Kenneth Haase edited this page Sep 30, 2021 · 9 revisions

The internal Census Bureau DAS implementation is divided among many different GIT repositories, arranged within the root das_decennial repo as submodules. The source code included in this redistricting production release consists of all the source source code modules used in executing the DAS for that production run (on 2020 and 2010 Census Edited Files). We flattened references to code in different repositories into a single directory tree. This page summarizes the individual components found in this flattened tree, marking those that constitute separate GIT repositories in the current internal DAS repository. [XXXX these sentences didn't make sense.

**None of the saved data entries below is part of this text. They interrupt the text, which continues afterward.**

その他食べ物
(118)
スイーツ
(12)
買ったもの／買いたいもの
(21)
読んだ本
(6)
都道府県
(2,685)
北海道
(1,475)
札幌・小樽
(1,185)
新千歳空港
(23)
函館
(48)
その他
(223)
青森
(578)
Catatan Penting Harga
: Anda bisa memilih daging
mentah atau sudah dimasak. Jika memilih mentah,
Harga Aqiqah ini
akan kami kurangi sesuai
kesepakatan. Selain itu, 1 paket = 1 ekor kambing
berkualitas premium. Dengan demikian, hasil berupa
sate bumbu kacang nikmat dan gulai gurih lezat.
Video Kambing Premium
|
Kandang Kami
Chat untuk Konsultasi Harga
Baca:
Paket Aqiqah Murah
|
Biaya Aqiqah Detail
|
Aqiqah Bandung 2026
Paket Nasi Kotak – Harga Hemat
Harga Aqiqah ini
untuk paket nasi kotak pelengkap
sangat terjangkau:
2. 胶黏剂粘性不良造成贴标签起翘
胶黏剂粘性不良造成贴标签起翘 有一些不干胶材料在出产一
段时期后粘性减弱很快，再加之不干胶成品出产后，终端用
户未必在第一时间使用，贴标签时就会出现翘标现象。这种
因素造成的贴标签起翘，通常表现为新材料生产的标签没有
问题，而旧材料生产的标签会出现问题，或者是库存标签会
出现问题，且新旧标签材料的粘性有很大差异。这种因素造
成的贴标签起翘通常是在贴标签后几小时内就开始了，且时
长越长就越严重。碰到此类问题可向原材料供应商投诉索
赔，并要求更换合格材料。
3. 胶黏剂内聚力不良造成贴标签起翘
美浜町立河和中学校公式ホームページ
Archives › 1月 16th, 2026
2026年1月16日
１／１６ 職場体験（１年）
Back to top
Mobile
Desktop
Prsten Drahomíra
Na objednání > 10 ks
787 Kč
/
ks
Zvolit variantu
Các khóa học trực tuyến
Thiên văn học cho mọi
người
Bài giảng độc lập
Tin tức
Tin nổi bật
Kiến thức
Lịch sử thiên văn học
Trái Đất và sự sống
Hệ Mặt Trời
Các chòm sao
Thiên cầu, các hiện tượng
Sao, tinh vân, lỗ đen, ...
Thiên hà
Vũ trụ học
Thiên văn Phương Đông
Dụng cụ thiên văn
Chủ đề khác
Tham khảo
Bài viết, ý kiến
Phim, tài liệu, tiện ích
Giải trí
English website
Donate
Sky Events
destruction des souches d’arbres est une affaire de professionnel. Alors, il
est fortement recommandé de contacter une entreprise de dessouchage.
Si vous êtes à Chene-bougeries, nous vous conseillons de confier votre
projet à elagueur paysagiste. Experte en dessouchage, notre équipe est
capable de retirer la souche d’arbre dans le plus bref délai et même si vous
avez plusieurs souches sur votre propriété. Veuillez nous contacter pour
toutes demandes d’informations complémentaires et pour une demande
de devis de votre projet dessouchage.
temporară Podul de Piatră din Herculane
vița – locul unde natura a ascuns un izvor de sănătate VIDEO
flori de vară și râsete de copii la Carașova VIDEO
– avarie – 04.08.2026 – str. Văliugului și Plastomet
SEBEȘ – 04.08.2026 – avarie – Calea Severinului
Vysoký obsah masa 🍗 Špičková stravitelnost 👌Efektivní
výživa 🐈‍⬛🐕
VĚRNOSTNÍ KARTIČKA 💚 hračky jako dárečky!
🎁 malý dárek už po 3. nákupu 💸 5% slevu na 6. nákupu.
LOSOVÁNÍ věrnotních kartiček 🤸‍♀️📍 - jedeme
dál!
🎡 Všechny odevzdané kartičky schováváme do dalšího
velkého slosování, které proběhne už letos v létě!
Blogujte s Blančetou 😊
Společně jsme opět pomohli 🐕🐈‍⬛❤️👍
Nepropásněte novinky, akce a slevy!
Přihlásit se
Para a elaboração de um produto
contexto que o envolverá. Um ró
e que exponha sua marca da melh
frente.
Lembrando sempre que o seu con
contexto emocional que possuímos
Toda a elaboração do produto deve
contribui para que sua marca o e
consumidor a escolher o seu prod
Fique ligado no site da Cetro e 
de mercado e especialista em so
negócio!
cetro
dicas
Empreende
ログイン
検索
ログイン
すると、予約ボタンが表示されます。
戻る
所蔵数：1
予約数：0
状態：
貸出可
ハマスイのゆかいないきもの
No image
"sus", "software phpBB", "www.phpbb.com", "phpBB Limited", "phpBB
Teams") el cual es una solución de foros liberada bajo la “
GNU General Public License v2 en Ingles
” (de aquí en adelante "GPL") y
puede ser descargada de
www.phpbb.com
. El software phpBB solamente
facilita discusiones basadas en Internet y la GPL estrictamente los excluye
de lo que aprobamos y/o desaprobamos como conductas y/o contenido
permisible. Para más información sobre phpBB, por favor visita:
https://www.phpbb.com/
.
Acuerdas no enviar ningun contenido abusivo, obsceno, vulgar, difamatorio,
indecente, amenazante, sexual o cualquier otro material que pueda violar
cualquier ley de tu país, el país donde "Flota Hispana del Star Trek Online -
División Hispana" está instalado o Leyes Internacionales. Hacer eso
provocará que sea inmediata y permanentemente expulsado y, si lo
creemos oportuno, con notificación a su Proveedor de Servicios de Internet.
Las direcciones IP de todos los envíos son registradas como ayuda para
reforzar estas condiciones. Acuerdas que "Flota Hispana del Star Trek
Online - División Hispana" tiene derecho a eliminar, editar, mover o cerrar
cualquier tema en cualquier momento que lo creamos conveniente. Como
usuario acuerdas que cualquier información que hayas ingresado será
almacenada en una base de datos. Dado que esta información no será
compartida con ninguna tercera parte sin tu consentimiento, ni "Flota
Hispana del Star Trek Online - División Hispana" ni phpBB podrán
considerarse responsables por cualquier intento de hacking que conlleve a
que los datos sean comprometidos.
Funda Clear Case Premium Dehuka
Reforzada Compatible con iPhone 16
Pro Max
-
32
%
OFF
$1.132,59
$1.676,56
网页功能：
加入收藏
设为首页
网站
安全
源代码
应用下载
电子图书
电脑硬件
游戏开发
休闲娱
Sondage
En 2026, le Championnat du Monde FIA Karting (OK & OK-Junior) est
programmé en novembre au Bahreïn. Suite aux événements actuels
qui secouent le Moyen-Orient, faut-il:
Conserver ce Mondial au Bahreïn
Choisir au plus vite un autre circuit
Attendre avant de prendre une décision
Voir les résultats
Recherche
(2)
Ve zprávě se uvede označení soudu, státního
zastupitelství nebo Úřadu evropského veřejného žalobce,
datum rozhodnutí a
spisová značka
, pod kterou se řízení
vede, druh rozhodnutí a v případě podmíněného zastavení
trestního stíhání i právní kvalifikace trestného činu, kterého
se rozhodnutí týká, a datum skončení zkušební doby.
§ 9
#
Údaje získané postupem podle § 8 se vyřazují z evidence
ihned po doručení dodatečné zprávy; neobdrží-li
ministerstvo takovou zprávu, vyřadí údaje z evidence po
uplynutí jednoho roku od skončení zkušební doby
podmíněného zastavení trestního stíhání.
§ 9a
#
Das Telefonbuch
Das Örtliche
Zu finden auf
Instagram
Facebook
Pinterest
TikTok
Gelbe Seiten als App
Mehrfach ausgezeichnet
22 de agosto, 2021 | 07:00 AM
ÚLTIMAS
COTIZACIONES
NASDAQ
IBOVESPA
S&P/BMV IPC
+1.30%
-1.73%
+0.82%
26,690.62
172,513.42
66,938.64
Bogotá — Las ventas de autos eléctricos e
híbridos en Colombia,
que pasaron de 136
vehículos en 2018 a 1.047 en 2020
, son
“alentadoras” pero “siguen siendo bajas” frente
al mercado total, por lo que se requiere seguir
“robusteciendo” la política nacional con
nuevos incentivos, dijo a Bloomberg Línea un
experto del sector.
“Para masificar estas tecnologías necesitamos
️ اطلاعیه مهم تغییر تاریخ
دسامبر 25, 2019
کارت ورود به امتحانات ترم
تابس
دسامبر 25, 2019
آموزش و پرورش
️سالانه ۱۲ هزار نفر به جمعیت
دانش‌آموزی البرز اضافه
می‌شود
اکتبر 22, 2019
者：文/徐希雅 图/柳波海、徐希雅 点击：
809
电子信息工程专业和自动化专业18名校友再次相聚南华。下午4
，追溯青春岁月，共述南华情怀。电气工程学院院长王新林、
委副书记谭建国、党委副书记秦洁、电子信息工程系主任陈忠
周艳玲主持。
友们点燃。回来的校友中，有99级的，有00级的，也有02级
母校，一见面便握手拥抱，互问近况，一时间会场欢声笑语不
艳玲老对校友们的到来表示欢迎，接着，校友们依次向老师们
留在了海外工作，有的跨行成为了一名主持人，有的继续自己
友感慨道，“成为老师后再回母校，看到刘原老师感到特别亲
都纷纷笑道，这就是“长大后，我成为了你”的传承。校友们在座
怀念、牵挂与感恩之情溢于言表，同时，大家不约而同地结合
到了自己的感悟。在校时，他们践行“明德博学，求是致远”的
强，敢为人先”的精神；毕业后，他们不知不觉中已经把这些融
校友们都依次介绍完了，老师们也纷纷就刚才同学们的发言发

Check my edits]

  • configs contains default configuration files used by the DAS itself, as INI files read by Python
  • das_framwework/ctools (repo) common tools for working with Census data
  • das_framework (repo) contains the general (read/protect/write) framework of the DAS engine
  • programs/nodes implements the classes for the geographic nodes, instances of which represent a specific geographic location at a specific level of the geographic hierarchy, with attributes representing, for example, its privacy-protected measurements and, if available, privacy-protected microdata
  • programs/geographic_spines implements the representation of the geographic hierarchy used by the Top-Down Algorithm (TDA), including optimization of the spine to reduce error in selected off-spine geographies
  • programs/queries implements the DAS Query classes (especially DPQuery) which are the basic units of disclosure avoidance in the DAS
  • programs/optimization implements code for generating microdata (represented as numpy ndarray data structures, interpreted as histograms) with minimum distance to the noisy measurements (using the Gurobi solver)
  • programs/invariants implements the representation of invariants used in the optimization process
  • programs/constraints implements the various constraints applied during the optimization process for different Census products
  • programs/engine implements the Top-Down Algorithm (TDA) used for Decennial disclosure avoidance, coordinating the interplay between the other major DAS "protect"-step processes (e.g., taking of noisy measurements, nodes, optimization, queries)
  • programs/reader reads input files (the CEF files and the geographic files) and transforms them into the geographic tree-of-histogram representation expected by the processing steps implemented in programs/engine
  • programs/writers converts from the Block-level histogram objects generated by engine to microdata-formatted MDF files suitable for downstream consumption for, e.g., Census tabulation
  • programs/python_dvs contains code for the Data Vintaging System which tracks the provenance of source and generated data files

Broadly speaking, the DAS code flows - as organized by das_framework - from reader to engine to writers, with the other subfolders playing supporting roles and defining objects used in one or several of these major steps.